Plants and animals are two different types of organisms. Plants are autotrophic organisms, so prepare their own food by photosynthesis. Moreover, plants are stationary or fixed organisms; they do not have to move from place to place in search of their food. Since they do not consume or need much energy, so most of the plant tissues are supportive, which provides them with structural strength. Most of these tissues such as the xylem, phloem, sclerenchyma, and cork are dead tissues; they do not contain living protoplasm. Animals, on the other hand, are heterotrophic organisms. They have to move in search of food, mate, and find shelter, so they need more energy compared to plants. Most of the tissues they contain are living (i.e., they have living protoplasm).
Differences between Plant and Animal Tissues
|1. In plants, dead supportive tissues are more abundant as compared to living tissues.
|1. In multicellular animals living tissues are more common as compared to dead tissues.
|2. They require less maintenance energy.
|2. They require more maintenance energy.
|3. There is a differentiation of meristematic and permanent tissues.
|3. Such differentiation is absent in them.
|4. Due to the activity of meristematic tissues plants continue to grow throughout life.
|4. Animals do not show growth after reaching maturity. Reparative growth is, however, present.
|5. Organisation of plant tissues is simple.
|5. Organisation of animal tissues is complex with the development of more specialized and localized organs and organ systems.
|6. Tissue organization is meant for the stationary habit of plants.

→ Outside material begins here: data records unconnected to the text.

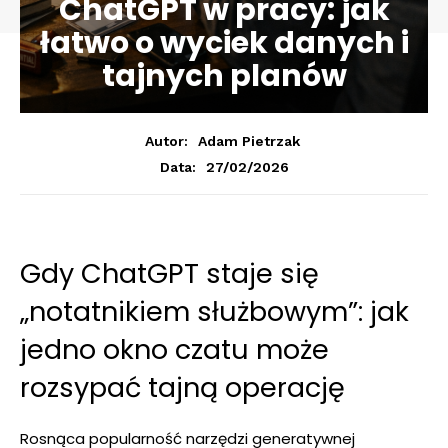
ChatGPT w pracy: jak
łatwo o wyciek danych i
tajnych planów
Autor:
Adam Pietrzak
27/02/2026
Data:
Gdy ChatGPT staje się
„notatnikiem służbowym”: jak
jedno okno czatu może
rozsypać tajną operację
Rosnąca popularność narzędzi generatywnej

|6. Tissues organization is targeted towards the high mobility of animals.
Further, there are some tissues in plants that divide throughout life. They divide for the growth and reproduction of the plants. Such ever-dividing tissues are localized in certain regions of the plant body. Thus, based on the dividing capacity of the tissues, various plant tissues can be classified as meristematic and permanent tissues. In contrast to plants, growth in animals is uniform. So there is no such demarcation of dividing and non-dividing regions in animals.